Source:
# Black and white backgrounds to first 10 ppl



## BettasAreBomb (Feb 14, 2011)

Hey all i will give your fishie a black and white back ground all you have to do is send me the pic! but only to the first 10 or 15. it takes me about 10-20 min depending on the shot!
Example:


----------



## Abby (Jan 13, 2011)

OH OH ME ME ME! *runs to get pictures*


----------



## Abby (Jan 13, 2011)

Heh heh go nuts you can do which ever ones you want


----------



## cjayBetta (Jan 18, 2011)




----------



## BettasAreBomb (Feb 14, 2011)

heare you go abby sorry it took so long :-D your crown tail was hard


----------



## BettasAreBomb (Feb 14, 2011)

here you go cjaybetta :-D


----------



## cjayBetta (Jan 18, 2011)

Ooo thx!


----------



## BettasAreBomb (Feb 14, 2011)

all right I'm up for doing 5 or 6 more


----------



## cjayBetta (Jan 18, 2011)

Bettasarebomb post a pic of your fav betta here:http://www.bettafish.com/showthread.php?t=63054 and I will draw him for you in return


----------



## Abby (Jan 13, 2011)

HAHA AWESOME theres two crown tails


----------



## BettasAreBomb (Feb 14, 2011)

o ya sory the white one was hard but you red one since it wasn't flashing had a ton of little pokets of color so it took a while :-D


----------



## monroe0704 (Nov 17, 2010)

Here's my new boy that just came today. LOVE his colors, so a black and white background would make him pop more


----------



## BettasAreBomb (Feb 14, 2011)

Record excerpts:

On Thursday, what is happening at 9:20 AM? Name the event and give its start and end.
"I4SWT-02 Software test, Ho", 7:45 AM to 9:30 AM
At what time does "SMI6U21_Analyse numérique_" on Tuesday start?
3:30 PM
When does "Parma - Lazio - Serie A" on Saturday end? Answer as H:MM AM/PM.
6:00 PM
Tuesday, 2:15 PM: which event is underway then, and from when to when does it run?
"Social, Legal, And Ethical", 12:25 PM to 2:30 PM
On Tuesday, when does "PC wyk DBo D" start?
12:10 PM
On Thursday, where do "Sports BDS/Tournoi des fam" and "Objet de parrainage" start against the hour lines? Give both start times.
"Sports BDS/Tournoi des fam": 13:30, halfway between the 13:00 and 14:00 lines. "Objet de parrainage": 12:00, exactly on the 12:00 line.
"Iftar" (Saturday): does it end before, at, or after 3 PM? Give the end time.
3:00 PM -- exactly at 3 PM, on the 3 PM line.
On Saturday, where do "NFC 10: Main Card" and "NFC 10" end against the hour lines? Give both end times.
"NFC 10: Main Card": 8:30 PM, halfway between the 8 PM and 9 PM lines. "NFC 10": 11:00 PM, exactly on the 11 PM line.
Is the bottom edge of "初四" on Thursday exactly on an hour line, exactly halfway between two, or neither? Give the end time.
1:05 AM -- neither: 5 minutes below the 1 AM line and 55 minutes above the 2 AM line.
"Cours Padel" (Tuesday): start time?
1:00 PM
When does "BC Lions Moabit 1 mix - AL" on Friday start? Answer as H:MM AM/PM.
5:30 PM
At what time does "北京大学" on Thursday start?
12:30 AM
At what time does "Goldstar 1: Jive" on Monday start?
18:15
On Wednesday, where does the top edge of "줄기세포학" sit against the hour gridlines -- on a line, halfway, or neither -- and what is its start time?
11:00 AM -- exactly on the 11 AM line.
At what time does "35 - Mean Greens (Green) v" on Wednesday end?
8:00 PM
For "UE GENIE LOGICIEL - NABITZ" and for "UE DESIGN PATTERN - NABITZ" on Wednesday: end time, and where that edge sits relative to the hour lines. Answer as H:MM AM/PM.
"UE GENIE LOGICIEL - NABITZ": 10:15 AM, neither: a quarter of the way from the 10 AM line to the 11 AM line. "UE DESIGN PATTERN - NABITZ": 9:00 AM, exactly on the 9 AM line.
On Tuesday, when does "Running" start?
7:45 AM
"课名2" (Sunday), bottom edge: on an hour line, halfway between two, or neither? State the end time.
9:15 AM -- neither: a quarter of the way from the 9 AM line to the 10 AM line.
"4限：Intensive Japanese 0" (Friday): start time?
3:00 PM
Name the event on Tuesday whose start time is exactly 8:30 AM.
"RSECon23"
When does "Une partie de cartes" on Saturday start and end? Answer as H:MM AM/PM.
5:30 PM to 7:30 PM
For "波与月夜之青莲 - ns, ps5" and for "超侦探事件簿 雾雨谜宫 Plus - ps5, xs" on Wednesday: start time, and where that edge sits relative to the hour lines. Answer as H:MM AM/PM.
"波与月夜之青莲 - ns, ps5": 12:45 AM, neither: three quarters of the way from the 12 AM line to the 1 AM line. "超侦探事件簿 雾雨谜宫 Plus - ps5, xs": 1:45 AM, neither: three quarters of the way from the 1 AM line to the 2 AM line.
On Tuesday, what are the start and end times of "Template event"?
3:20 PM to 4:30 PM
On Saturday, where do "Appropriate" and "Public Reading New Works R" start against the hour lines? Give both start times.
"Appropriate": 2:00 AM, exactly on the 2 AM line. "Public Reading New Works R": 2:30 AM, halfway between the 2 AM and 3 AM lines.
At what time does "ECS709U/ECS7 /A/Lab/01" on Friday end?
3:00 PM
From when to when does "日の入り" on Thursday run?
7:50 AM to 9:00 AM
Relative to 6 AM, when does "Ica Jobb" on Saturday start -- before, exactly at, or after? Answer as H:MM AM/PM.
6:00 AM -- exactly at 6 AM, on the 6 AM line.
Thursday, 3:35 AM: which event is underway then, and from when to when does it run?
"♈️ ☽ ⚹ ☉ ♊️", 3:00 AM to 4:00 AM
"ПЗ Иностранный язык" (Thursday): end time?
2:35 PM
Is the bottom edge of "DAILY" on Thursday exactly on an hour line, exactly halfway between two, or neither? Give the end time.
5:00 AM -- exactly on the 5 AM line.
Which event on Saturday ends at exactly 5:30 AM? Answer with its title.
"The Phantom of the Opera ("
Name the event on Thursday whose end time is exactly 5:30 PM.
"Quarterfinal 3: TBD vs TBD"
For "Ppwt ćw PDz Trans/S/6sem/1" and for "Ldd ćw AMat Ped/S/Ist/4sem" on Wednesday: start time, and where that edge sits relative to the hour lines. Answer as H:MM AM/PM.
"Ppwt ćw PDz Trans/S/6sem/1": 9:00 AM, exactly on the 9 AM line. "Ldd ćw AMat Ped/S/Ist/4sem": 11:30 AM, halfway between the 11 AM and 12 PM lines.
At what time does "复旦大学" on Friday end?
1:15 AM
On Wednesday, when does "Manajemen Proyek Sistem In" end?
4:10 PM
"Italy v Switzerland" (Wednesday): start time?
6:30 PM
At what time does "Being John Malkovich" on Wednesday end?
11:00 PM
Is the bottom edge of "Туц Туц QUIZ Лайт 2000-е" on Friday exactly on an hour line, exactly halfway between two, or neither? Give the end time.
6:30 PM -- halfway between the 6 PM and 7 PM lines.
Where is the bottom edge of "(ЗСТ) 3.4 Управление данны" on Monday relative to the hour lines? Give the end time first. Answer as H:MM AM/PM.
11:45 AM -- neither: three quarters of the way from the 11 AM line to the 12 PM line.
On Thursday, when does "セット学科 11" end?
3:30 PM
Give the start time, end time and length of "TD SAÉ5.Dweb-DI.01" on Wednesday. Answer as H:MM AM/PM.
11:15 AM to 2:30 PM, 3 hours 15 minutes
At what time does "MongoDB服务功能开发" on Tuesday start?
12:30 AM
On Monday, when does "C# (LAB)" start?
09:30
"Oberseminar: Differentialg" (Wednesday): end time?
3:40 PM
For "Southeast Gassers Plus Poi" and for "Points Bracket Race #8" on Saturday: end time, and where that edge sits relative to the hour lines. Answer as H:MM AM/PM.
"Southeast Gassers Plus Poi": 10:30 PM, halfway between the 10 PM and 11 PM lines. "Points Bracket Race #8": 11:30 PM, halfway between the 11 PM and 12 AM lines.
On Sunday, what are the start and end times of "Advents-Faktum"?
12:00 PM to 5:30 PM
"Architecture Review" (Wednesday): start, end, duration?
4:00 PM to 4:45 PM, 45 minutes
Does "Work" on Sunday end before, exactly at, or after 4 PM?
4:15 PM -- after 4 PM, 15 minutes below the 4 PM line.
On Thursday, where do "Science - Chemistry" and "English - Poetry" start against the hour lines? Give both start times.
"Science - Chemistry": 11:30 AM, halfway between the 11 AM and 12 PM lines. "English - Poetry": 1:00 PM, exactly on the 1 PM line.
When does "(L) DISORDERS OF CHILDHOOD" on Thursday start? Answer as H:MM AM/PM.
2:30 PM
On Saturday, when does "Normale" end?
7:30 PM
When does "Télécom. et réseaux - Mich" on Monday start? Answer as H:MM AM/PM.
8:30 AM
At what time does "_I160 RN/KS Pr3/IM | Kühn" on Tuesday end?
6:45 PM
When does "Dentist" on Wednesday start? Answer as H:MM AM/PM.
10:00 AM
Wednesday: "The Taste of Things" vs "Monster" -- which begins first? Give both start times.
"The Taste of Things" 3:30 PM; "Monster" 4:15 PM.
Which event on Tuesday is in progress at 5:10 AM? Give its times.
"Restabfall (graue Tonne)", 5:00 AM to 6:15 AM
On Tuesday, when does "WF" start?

Direction A:
In the forum thread, how long does BettasAreBomb say it takes to make one background?
Direction B:
Return the passage of the forum thread from "Hey all i will" to "on the shot!", copied word for word.
The rows are not needed for any of this work.

Answer A:
About 10 to 20 minutes, depending on the shot.

Answer B:
Hey all i will give your fishie a black and white back ground all you have to do is send me the pic! but only to the first 10 or 15. it takes me about 10-20 min depending on the shot!